British singer Kate Nash combined good humor and quirky lyrics to electrify at 9:30 Club.
By Kinne Chapin
Kate Nash took the stage at 9:30 Club amidst a flash of red light, with Crimson and Clover by Tommy James and the Shondells playing in the background. The quirky, darkly melodic song was the perfect choice to kick off the evening. Though Nash’s albums are a delicate mix of sweet melodies and acidic humor, performance seems to bring out her edgy side- and that’s a good thing.
Nash, a British songstress whose pop music with a bite is reminiscent of Lily Allen or Duffy, is back touring in the States to promote “My Best Friend is You,” her sophomore album. The new album has been long awaited by fans- Nash took a break from the industry following a tour to promote her 2007 album “Made of Bricks,” when she suffered what she has called a “proper breakdown.” Fortunately, “My Best Friend is You,” with the retro beats of “Doo-Wah-Doo” and the shockingly happy “Paris,” was worth the wait.

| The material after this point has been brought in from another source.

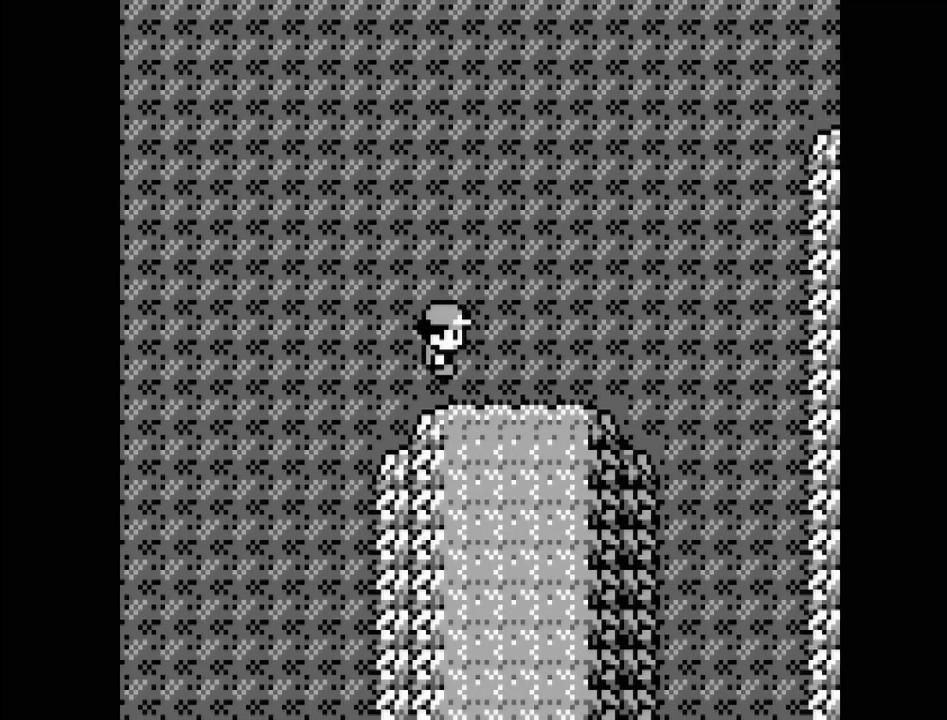
{"buttons": ["DPAD_RIGHT"], "events": []}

Nash, both in her music and onstage, is like the world’s coolest girl next door. One who lives close enough to still sing about the boys that broke her heart, but far enough away to brush off any hurt with sarcastic lines like, “I said I’d rather be with your friends, mate, because they are much fitter.” It was Nash’s finely tuned sense of humor that kept all eyes on the stage throughout her performance- the audience broke our laughing when, in the middle of “I Hate Seagulls” she translated the line “I hate anyone who if I was serving chips wouldn’t talk to me,” singing “that means French fries.”

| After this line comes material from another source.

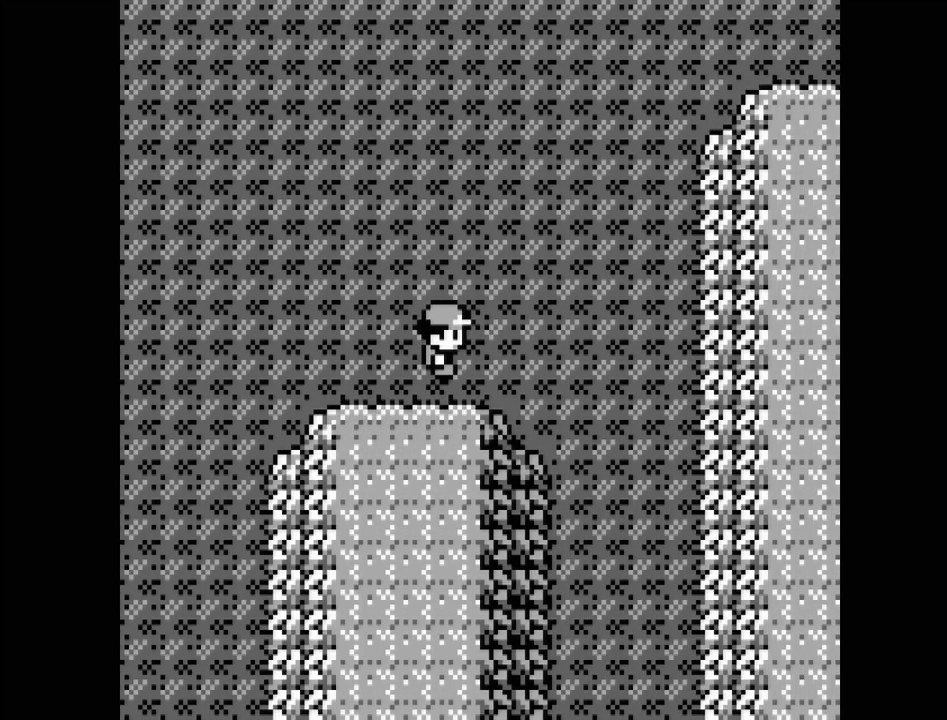
{"buttons": [], "events": [[417, "DPAD_RIGHT", "up"]]}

The audience was nothing less than electrified by Nash- they answered each song with shouts and applause, even a spoken word piece that felt more like an on-stage nod to Betty Freidan than a musical performance. As if that weren’t enough demonstrated support, one audience member even shouted out a proposal- to which Nash responded, “I don’t think so…maybe if we were in Vegas.”
But though Nash’s quirky stage presence was worth the price of admission, her music didn’t disappoint. Switching gears throughout the night, Nash demonstrated her prowess on the guitar and piano-which was covered with light bulbs- as well as singing so enthusiastically she seemed on the verge of losing her voice. The peak of the performance was undoubtedly its end, when Nash closed with a pile-up of her biggest hits- “Paris,” followed by her 2007 smash “Foundations,” “Merry Happy,” and her encore song, “Pumpkin Soup,” which she took to a new high by adding some 70s funk to the track. Everyone who had room to dance in the sold-out club couldn’t help but throw up their hands and give in.
Before making her final exit, Nash thanked the crowd, screaming- “I can’t wait to come back here! You’ve been lovely!”- with such childlike joy that it wasn’t hard to believe her. Then she promptly stood on her piano, and danced around on the keys, amplifying the discord of screams and applause. Finished, Nash jumped down, took a hesitant, slightly self-conscious bow, and ran off stage. For those watching, the odd exit was just another reason to love her.